For those of you who took one of those bracelets, thank you. I’m sleeping better at night because of it.

And, now that you’re here, I hope you’ll stick around to check out some of the other topics we cover at the Crowd. We’re open to most any topic and we especially like to hear different points of view. We try not to be simplistic or boring.

And, for those of you who feel left out and want a bracelet of your own, never fear, we still have inventory. Send a note to either Laney or Laura with your mailing address and we’ll get one out to you.

Think Blue.

– Austin tax refunds fine

4 thoughts on ““Think Blue” – A True Story of One Man’s Obsession

  1. As an obnoxiously compelled-to-declare-it libertarian with conservative tendencies, I feel compelled to say this:

    I disapprove of this site’s implied pro-Blue stance, but I will defend to the death your right to shove it upon us.

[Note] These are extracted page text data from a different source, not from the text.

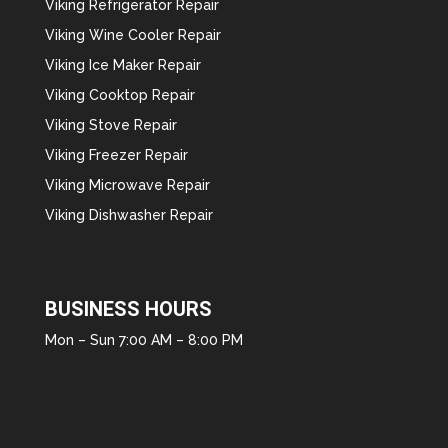
Viking Refrigerator Repair
Viking Wine Cooler Repair
Viking Ice Maker Repair
Viking Cooktop Repair
Viking Stove Repair
Viking Freezer Repair
Viking Microwave Repair
Viking Dishwasher Repair
BUSINESS HOURS
Mon – Sun 7:00 AM – 8:00 PM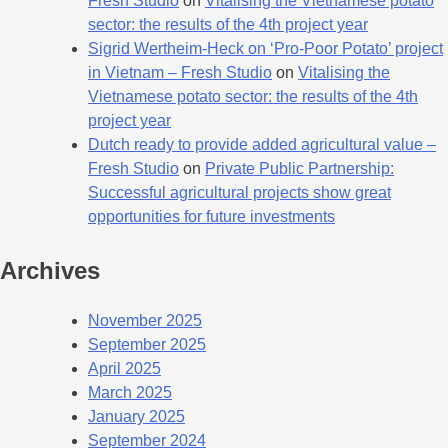
Fresh Studio
on
Vitalising the Vietnamese potato
sector: the results of the 4th project year
Sigrid Wertheim-Heck on ‘Pro-Poor Potato’ project
in Vietnam – Fresh Studio
on
Vitalising the
Vietnamese potato sector: the results of the 4th
project year
Dutch ready to provide added agricultural value –
Fresh Studio
on
Private Public Partnership:
Successful agricultural projects show great
opportunities for future investments
Archives
November 2025
September 2025
April 2025
March 2025
January 2025
September 2024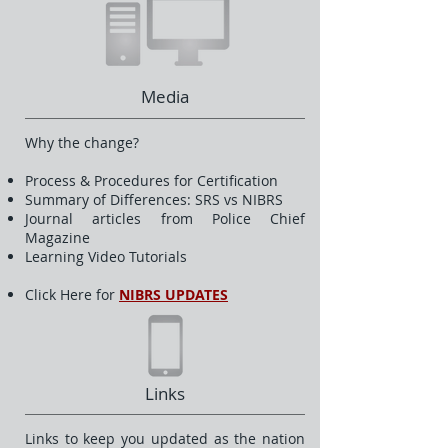
Media
Why the change?
Process & Procedures for Certification
Summary of Differences: SRS vs NIBRS
Journal articles from Police Chief
Magazine
Learning Video Tutorials
Click Here for
NIBRS UPDATES
Links
Links to keep you updated as the nation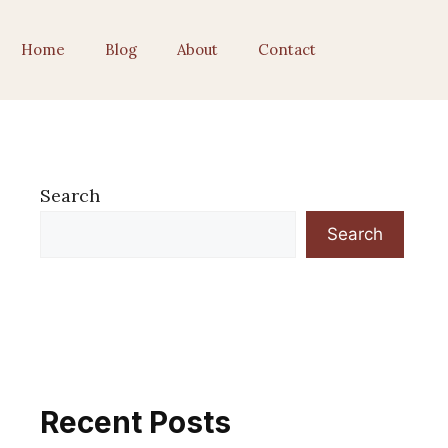
Home
Blog
About
Contact
Search
Search
Recent Posts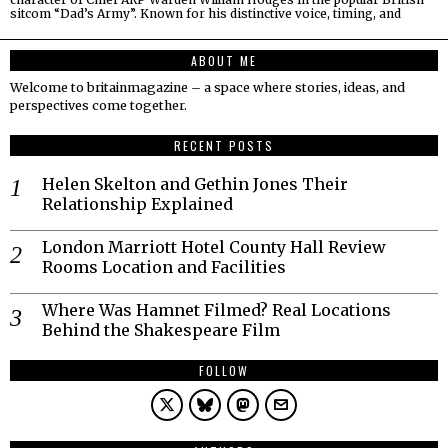
sitcom “Dad’s Army”. Known for his distinctive voice, timing, and
ABOUT ME
Welcome to britainmagazine – a space where stories, ideas, and
perspectives come together.
RECENT POSTS
Helen Skelton and Gethin Jones Their
Relationship Explained
London Marriott Hotel County Hall Review
Rooms Location and Facilities
Where Was Hamnet Filmed? Real Locations
Behind the Shakespeare Film
FOLLOW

    Great story, by the way.

  2. Joe Loveland says:

    Keliher, our font color is hardly random. Vast left wing conspiracy. And pay no mind to that computer chip-like lump in the back of your neck. But do let us know if you feel an uncontrollable urge to don one of Jon’s irresistible bands. We’re here for you.

  3. Dennis Lang says:

    Hey, great story! Defies categorization. I was trying to find parallels with DF Wallace, Pynchon, Amis, other post-modernists, but I think you’re foraging some truly original territory with this one–and most amazingly, only a three-hundred minimum on the import requirement. I’m thinking at your level of obsession a more typical 300,000 may not have been a deterrent; although that may have proven difficult to explain.